Question

In a clinical laboratory, a sample of urine containing \(0.120 \mathrm{~g}\) of urea \(\mathrm{NH}_{2} \mathrm{CONH}_{2}\) (M. Wt. 60) was treated with excess of nitrous acid. The urea reacted according to the following equation \(\mathrm{NH}_{2} \mathrm{CONH}_{2}+2 \mathrm{HNO}_{2} \longrightarrow \mathrm{CO}_{2}+2 \mathrm{~N}_{2}+3 \mathrm{H}_{2} \mathrm{O}\) The gas formed was passed through aqueous sodium hydroxide and final volume is measured at STP. What was the volume? (1) \(89.6 \mathrm{cc}\) (2) \(179.2 \mathrm{cc}\) (3) \(44.8 \mathrm{cc}\) (4) \(22.4 \mathrm{cc}\)

Short answer

The final volume of the gas is 89.6 cc.

Step-by-step solution

Determine the moles of urea

First, find the number of moles of urea in the sample. Use the formula: \text{moles} = \frac{\text{mass}}{\text{molar mass}}. Given the mass of urea is 0.120 g and the molar mass is 60 g/mol, calculate the moles of urea: \[ \text{moles of urea} = \frac{0.120 \text{ g}}{60 \text{ g/mol}} = 0.002 \text{ moles} \]

Use stoichiometry to find moles of gas formed

According to the balanced chemical equation: \[ \text{NH}_2 \text{CONH}_2 + 2 \text{HNO}_2 \rightarrow \text{CO}_2 + 2 \text{N}_2 + 3 \text{H}_2 \text{O} \]. From this, 1 mole of urea produces 2 moles of nitrogen gas (\(\text{N}_2\)). Hence, the moles of \(\text{N}_2\) produced are: \[ 0.002 \text{ moles urea} \times 2 = 0.004 \text{ moles} \text{ N}_2 \]

Convert moles of gas to volume at STP

At standard temperature and pressure (STP), 1 mole of any gas occupies a volume of 22.4 liters (or 22,400 cubic centimeters). Calculate the volume of \(\text{N}_2\) produced: \[ \text{Volume} = 0.004 \text{ moles} \times 22,400 \text{ cc/mole} = 89.6 \text{ cc} \]

Conclusion

The final volume of the gas measured at STP is 89.6 cc.

Key concepts

Moles Calculation

Calculating moles is the foundation of solving stoichiometry problems. Knowing how to determine the number of moles of a substance is crucial. Moles represent the amount of substance and can be calculated using the formula:

• moles = \( \frac{mass}{molar \; mass} \)

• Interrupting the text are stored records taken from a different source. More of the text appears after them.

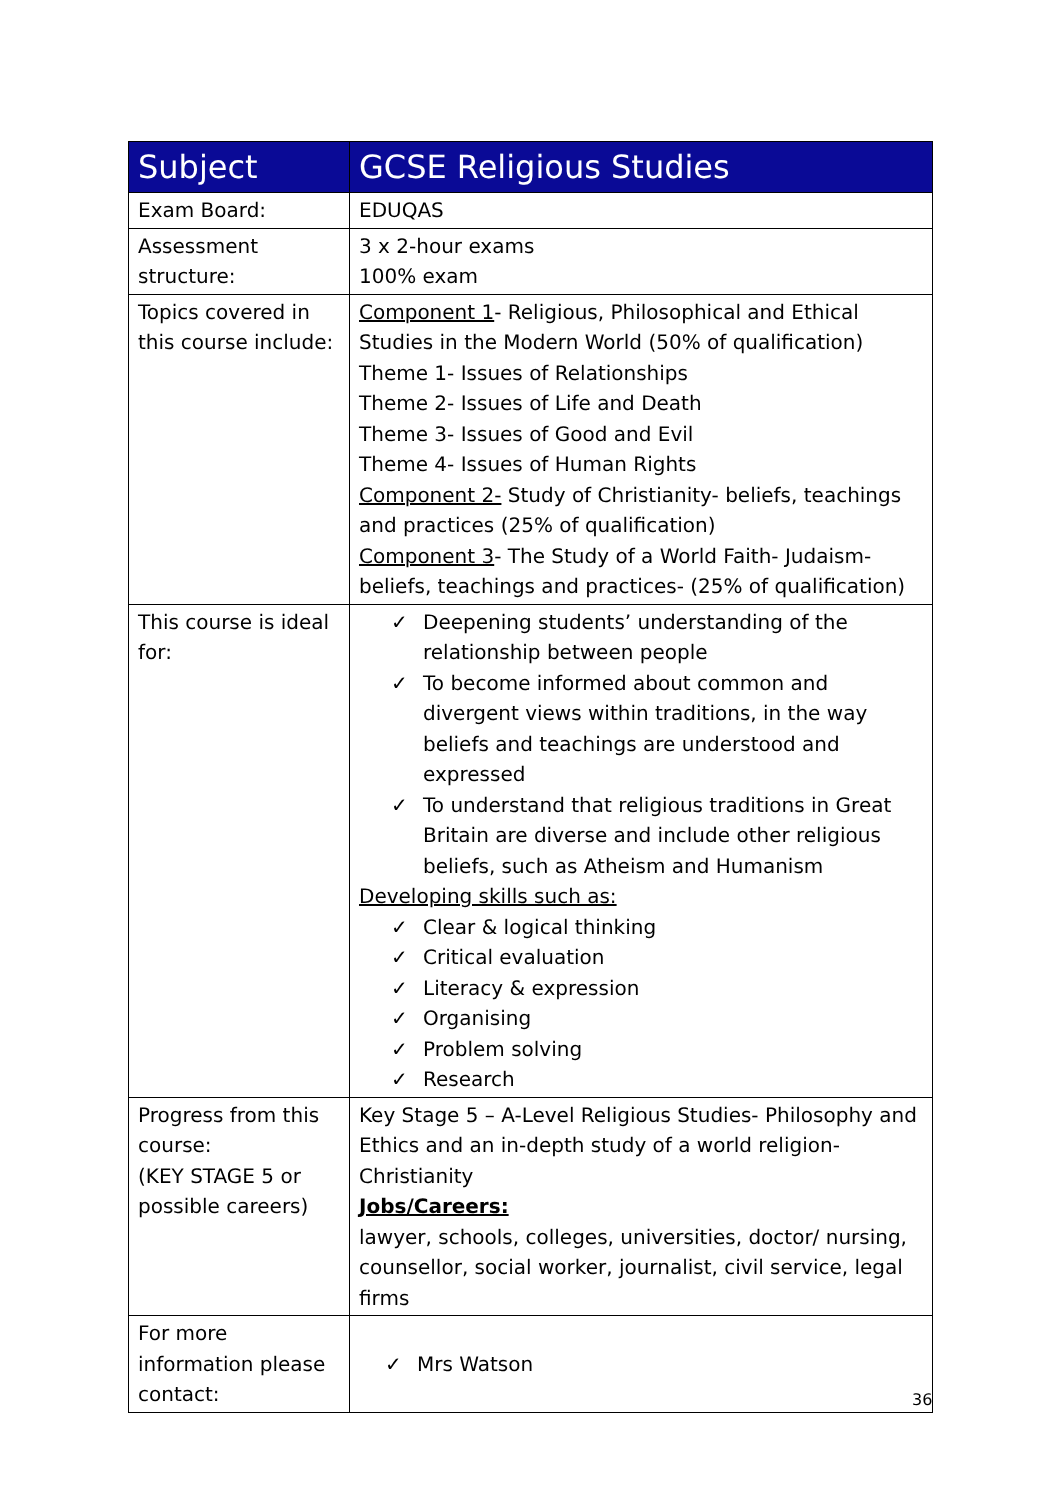| Subject | GCSE Religious Studies |
| --- | --- |
| Exam Board: | EDUQAS |
| Assessment structure: | 3 x 2-hour exams 100% exam |
| Topics covered in this course include: | Component 1 - Religious, Philosophical and Ethical Studies in the Modern World (50% of qualification) Theme 1- Issues of Relationships Theme 2- Issues of Life and Death Theme 3- Issues of Good and Evil Theme 4- Issues of Human Rights Component 2- Study of Christianity- beliefs, teachings and practices (25% of qualification) Component 3 - The Study of a World Faith- Judaism- beliefs, teachings and practices- (25% of qualification) |
| This course is ideal for: | ✓ Deepening students’ understanding of the relationship between people ✓ To become informed about common and divergent views within traditions, in the way beliefs and teachings are understood and expressed ✓ To understand that religious traditions in Great Britain are diverse and include other religious beliefs, such as Atheism and Humanism Developing skills such as: ✓ Clear & logical thinking ✓ Critical evaluation ✓ Literacy & expression ✓ Organising ✓ Problem solving ✓ Research |
| Progress from this course: (KEY STAGE 5 or possible careers) | Key Stage 5 – A-Level Religious Studies- Philosophy and Ethics and an in-depth study of a world religion- Christianity Jobs/Careers: lawyer, schools, colleges, universities, doctor/ nursing, counsellor, social worker, journalist, civil service, legal firms |
| For more information please contact: | ✓ Mrs Watson |
36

For the given exercise, the mass of urea is 0.120 grams and the molar mass is 60 grams per mole. Plugging these values into the formula gives the moles of urea: \[ \text{moles of urea} = \frac{0.120 \; \text{g}}{60 \; \text{g/mol}} = 0.002 \; \text{moles} \]So, the sample contains 0.002 moles of urea. This calculation is the first step in determining how much product will be formed in a reaction.

Balanced Chemical Equations

A balanced chemical equation is essential for stoichiometry. It shows the relationship between reactants and products. Each side of the equation must have the same number of atoms for each element. This is necessary to obey the law of conservation of mass. In the exercise, the balanced equation is: \[ \text{NH}_2 \text{CONH}_2 + 2 \text{HNO}_2 \rightarrow \text{CO}_2 + 2 \text{N}_2 + 3 \text{H}_2 \text{O} \]From this, we see that one mole of urea produces two moles of nitrogen gas (\( \text{N}_2 \)). Since we have calculated that we have 0.002 moles of urea, we use stoichiometry to find the moles of nitrogen gas formed: \[ 0.002 \; \text{moles urea} \times 2 = 0.004 \; \text{moles} \; \text{N}_2 \]Thus, the sample produces 0.004 moles of nitrogen gas.

Gas Volume at STP

The concept of gas volumes at Standard Temperature and Pressure (STP) is vital in chemistry. STP conditions are 0°C (273.15 K) and 1 atmospheric pressure. At these conditions, one mole of any ideal gas occupies 22.4 liters (or 22,400 cubic centimeters). This value is a key component in converting moles of gas into volume. In the exercise, we previously calculated that 0.004 moles of nitrogen gas are produced. To find the volume, we use the relationship: \[ \text{Volume at STP} = \text{moles} \times 22,400 \; \text{cc/mole} \]Plugging in the moles of nitrogen gas: \[ \text{Volume} = 0.004 \; \text{moles} \times 22,400 \; \text{cc/mole} = 89.6 \; \text{cc} \]So, the final volume of nitrogen gas produced at STP is 89.6 cubic centimeters. This precise step demonstrates the practical application of these concepts in determining gas volumes through stoichiometry.